Chairwoman, the board of the Thalidomide Association of Sweden
WORLD HEALTH ORGANIZATION ORGANISATION MONDIALE DE LA SANTE
Dr Tina Henriksson 17 July 2001
Chairwoman, the Board of the Thalidomide
Association of Sweden
c/o EX-Center, Röda Korsets sjukhus
114 28 STOCKHOLM
Dear Dr Henriksson,
Thank you for your letter to the Director-General regarding the potential for misuse of the drug thalidomide. We share your concern over the increase in the use of thalidomide, and in fact the tragedy in the sixties was one of the instigating factors towards the founding of the World Health Organization`s Programme for International Drug Monitoring.
The current WHO-recommended multi-drug therapy regimens for leprosy do not include thalidomide, nor is this drug recommended by WHO for the treatment of AIDS-related diseases.
During 1988-1999 the FDA gave marketing authorization for thr use of thalidomide as an orphan drug for several different indications including the treatment of erythema nodosum leprosum, multiple myeloma, treatment of HIV-associated wasting syndrome and Kaposi´s sarcoma. These treatments were introduced with a ”System for Thalidomide Education and Prescribing Safety” programme which was designed to help ensure that thalidomide should never be given during pregnancy. However, as you rightly point out, thalidomide is used in many countries for these indications where no such safety programmes are in place with the result that many babies are again being born with congenital malformations due to the effects of thalidomide.

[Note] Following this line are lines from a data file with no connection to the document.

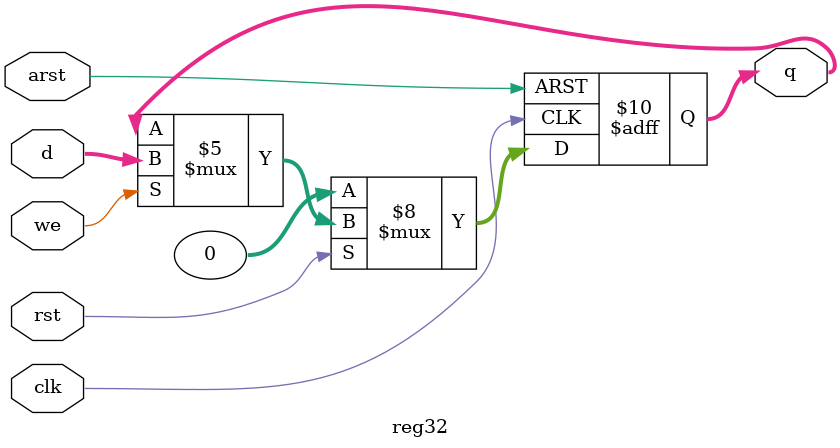
<source format=v>
`timescale 1ns/1ps
module reg32(clk, we, d, q, arst, rst);
input clk,we,arst, rst;
input [31:0] d;
output reg [31:0] q;

always @(posedge clk or negedge arst) begin 
	if(!arst) begin 
		q <= 32'b0;
	end else if(!rst) begin 
		q <= 32'b0;
	end else if(we) begin
		q <= d;
	end else begin 
		q <= q;
	end 
end
endmodule 
</source>
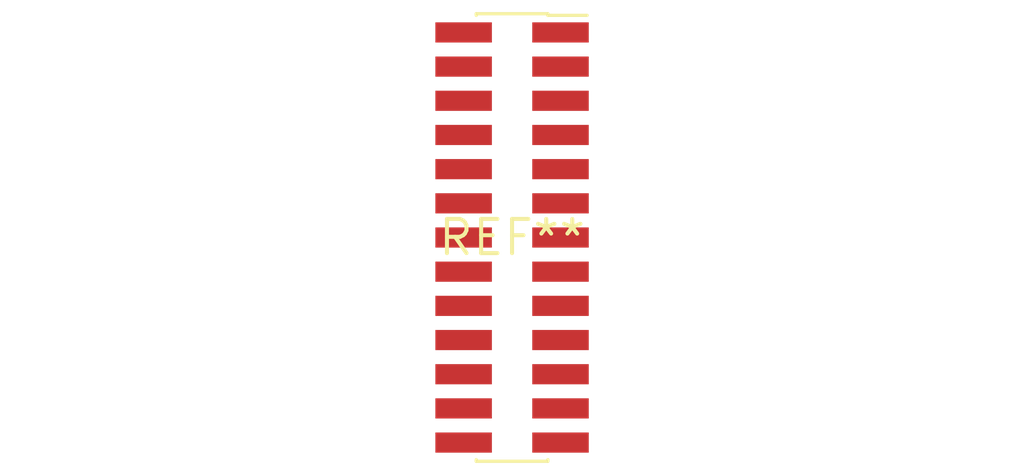
<source format=kicad_pcb>
(kicad_pcb (version 20240108) (generator pcbnew)

  (general
    (thickness 1.6)
  )

  (paper "A4")
  (layers
    (0 "F.Cu" signal)
    (31 "B.Cu" signal)
    (32 "B.Adhes" user "B.Adhesive")
    (33 "F.Adhes" user "F.Adhesive")
    (34 "B.Paste" user)
    (35 "F.Paste" user)
    (36 "B.SilkS" user "B.Silkscreen")
    (37 "F.SilkS" user "F.Silkscreen")
    (38 "B.Mask" user)
    (39 "F.Mask" user)
    (40 "Dwgs.User" user "User.Drawings")
    (41 "Cmts.User" user "User.Comments")
    (42 "Eco1.User" user "User.Eco1")
    (43 "Eco2.User" user "User.Eco2")
    (44 "Edge.Cuts" user)
    (45 "Margin" user)
    (46 "B.CrtYd" user "B.Courtyard")
    (47 "F.CrtYd" user "F.Courtyard")
    (48 "B.Fab" user)
    (49 "F.Fab" user)
    (50 "User.1" user)
    (51 "User.2" user)
    (52 "User.3" user)
    (53 "User.4" user)
    (54 "User.5" user)
    (55 "User.6" user)
    (56 "User.7" user)
    (57 "User.8" user)
    (58 "User.9" user)
  )

  (setup
    (pad_to_mask_clearance 0)
    (pcbplotparams
      (layerselection 0x00010fc_ffffffff)
      (plot_on_all_layers_selection 0x0000000_00000000)
      (disableapertmacros false)
      (usegerberextensions false)
      (usegerberattributes false)
      (usegerberadvancedattributes false)
      (creategerberjobfile false)
      (dashed_line_dash_ratio 12.000000)
      (dashed_line_gap_ratio 3.000000)
      (svgprecision 4)
      (plotframeref false)
      (viasonmask false)
      (mode 1)
      (useauxorigin false)
      (hpglpennumber 1)
      (hpglpenspeed 20)
      (hpglpendiameter 15.000000)
      (dxfpolygonmode false)
      (dxfimperialunits false)
      (dxfusepcbnewfont false)
      (psnegative false)
      (psa4output false)
      (plotreference false)
      (plotvalue false)
      (plotinvisibletext false)
      (sketchpadsonfab false)
      (subtractmaskfromsilk false)
      (outputformat 1)
      (mirror false)
      (drillshape 1)
      (scaleselection 1)
      (outputdirectory "")
    )
  )

  (net 0 "")

  (footprint "PinSocket_2x13_P1.27mm_Vertical_SMD" (layer "F.Cu") (at 0 0))

)

</source>
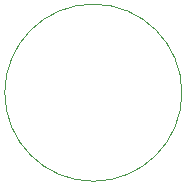
<source format=gbr>
%TF.GenerationSoftware,KiCad,Pcbnew,9.0.0*%
%TF.CreationDate,2025-03-13T16:48:12-04:00*%
%TF.ProjectId,IngestibleCapsule-Board_larger_vias,496e6765-7374-4696-926c-654361707375,rev?*%
%TF.SameCoordinates,Original*%
%TF.FileFunction,Profile,NP*%
%FSLAX46Y46*%
G04 Gerber Fmt 4.6, Leading zero omitted, Abs format (unit mm)*
G04 Created by KiCad (PCBNEW 9.0.0) date 2025-03-13 16:48:12*
%MOMM*%
%LPD*%
G01*
G04 APERTURE LIST*
%TA.AperFunction,Profile*%
%ADD10C,0.050000*%
%TD*%
G04 APERTURE END LIST*
D10*
X107500000Y-95000000D02*
G75*
G02*
X92500000Y-95000000I-7500000J0D01*
G01*
X92500000Y-95000000D02*
G75*
G02*
X107500000Y-95000000I7500000J0D01*
G01*
M02*

</source>
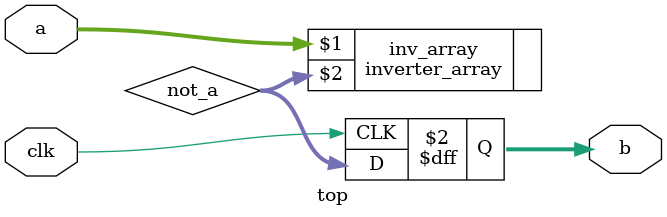
<source format=sv>

module top(
	input logic clk,
	input wire[1:0] a,
	output logic[1:0] b
);
	wire[1:0] not_a;
	inverter_array inv_array(a,not_a);
	always @(posedge clk) begin
		b <= not_a;
	end
endmodule

</source>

WHO is not a supra-regulatory authority and is therefore not able to impose regulations on individual Member States. We work towards strengthening regulatory systems in developing countries and have an active programme on ensuring the safety monitoring of all medicines through the above-mentioned WHO Programme on International Drug Monitoring. This Programme has a database of some 2.7 million reports of adverse effects from 60 Member States and it serves to provide information to identify ’early warning signals’ of adverse effects in order that an event such as the thalidomide tragedy can never occur again. In addition, although WHO does not recommend the use of thalidomide, the Organization is ready to provide advice towards setting up safety monitoring programmes in countries who are intending to use thalidomide for any of the previously-mentioned indications.
We hope that this letter will reassure you that WHO has always played a supportive role in preventing the misuse of drugs and that we are actively involved in developing resources to respond to this important issue in the future.